Recently, I heard that the industrial beef people are hot on the trail of an artificial Omega- 3 to answer the challenge of their grass fed beef competitors. You don’t have to have a crystal ball to know how this will turn out. They will succeed in developing an artificial product, of course, and just as inevitably the government will assure us it is safe and no different than natural Omega-3. And so the epidemic of cancer and heart disease and diabetes and children with Attention Deficit Disorder will still be with us.

And it’s not just beef. The refusal to change, to listen to their customers, is just as prevalent in the dairy business. Consider the case of butterfat.

Butterfat is the heart of milk and that makes it the heart of both the dairy cow and the beef cow. It is in butterfat that we find the nutrients, the essentials such as Conjugated Linoleic Acid, and Omega-3 and -6 Fatty Acids. All the British breeds of cattle, both beef and dairy, produce particularly high concentrations of butterfat. It is the milk and butter from those cows that has been the stabilizing food for mankind.

A cow that does not have the genetic makeup to produce milk rich in butter fat does not produce the best calf and her milk is no more suited for our children. The cow’s glandular development depends on goodly amounts of butterfat. A calf that fails to receive sufficient butterfat can never develop properly. The same is just as true for our children.

Ron Schmid, in his book “The Untold Story of Milk”, relates many cases in which doctors put their patients on diets of just milk (whole, unpasturized milk) and in each case the patient was healed. If the butterfat had been removed, the treatment would not have been as successful. Milk without butterfat or with reduced amounts of butterfat is not a complete food for our calves. It is not a complete food for us either!

We beef producers tend to think that butterfat is a product only the dairyman needs to be concerned about. But take a look at your calf crop. Your fattest and slickest calves are from mothers with the same kind of hide.

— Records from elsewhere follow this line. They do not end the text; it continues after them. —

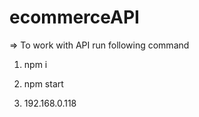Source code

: # ecommerceAPI

=> To work with API run following command
1) npm i
2) npm start
   
3) 192.168.0.118
 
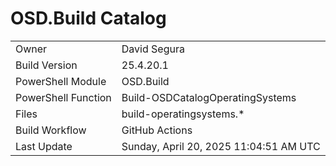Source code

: ﻿# OSD.Build Catalog

| | |
|-|-|
| Owner | David Segura |
| Build Version | 25.4.20.1 |
| PowerShell Module | OSD.Build |
| PowerShell Function | Build-OSDCatalogOperatingSystems |
| Files | build-operatingsystems.* |
| Build Workflow | GitHub Actions |
| Last Update | Sunday, April 20, 2025 11:04:51 AM UTC |
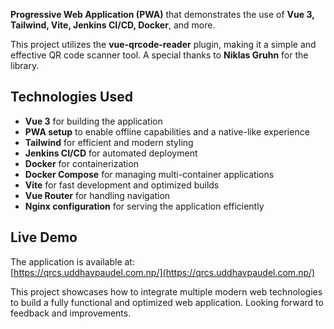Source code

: **Progressive Web Application (PWA)** that demonstrates the use of **Vue 3, Tailwind, Vite, Jenkins CI/CD, Docker**, and more.  

This project utilizes the **vue-qrcode-reader** plugin, making it a simple and effective QR code scanner tool. A special thanks to **Niklas Gruhn** for the library.  

## Technologies Used  
- **Vue 3** for building the application  
- **PWA setup** to enable offline capabilities and a native-like experience  
- **Tailwind** for efficient and modern styling  
- **Jenkins CI/CD** for automated deployment  
- **Docker** for containerization  
- **Docker Compose** for managing multi-container applications  
- **Vite** for fast development and optimized builds  
- **Vue Router** for handling navigation  
- **Nginx configuration** for serving the application efficiently  

## Live Demo  
The application is available at:  
[https://qrcs.uddhavpaudel.com.np/](https://qrcs.uddhavpaudel.com.np/)  

This project showcases how to integrate multiple modern web technologies to build a fully functional and optimized web application. Looking forward to feedback and improvements.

Spade-like pattern of cow’s escutcheon.
Note wide handle leading down to blade.

Look more closely and you’ll note that those same mothers have the largest escutcheons. The escutcheon is the best marker I know to demonstrate the butterfat capability of a mama cow. And the same trait is noticeable in the best bulls, too. There are other important surface indications you can look for as well. I’ll have a lot more to say on all this my next columns.

But for now let me conclude by saying the milk processors certainly understand the value of butterfat. That’s why they remove every drop of it from the raw milk and then regulate much smaller amounts back into the milk you buy at the supermarket. The rest goes into all the other dairy products you find on the grocery shelves. Without exploiting that butterfat, dairies would have to shut down.

Why do you think the processors have developed 2% or 1% or “low fat” milk? It is not, as they claim, because it is better for you. It is better for them. That butterfat they’ve removed is their profit margin.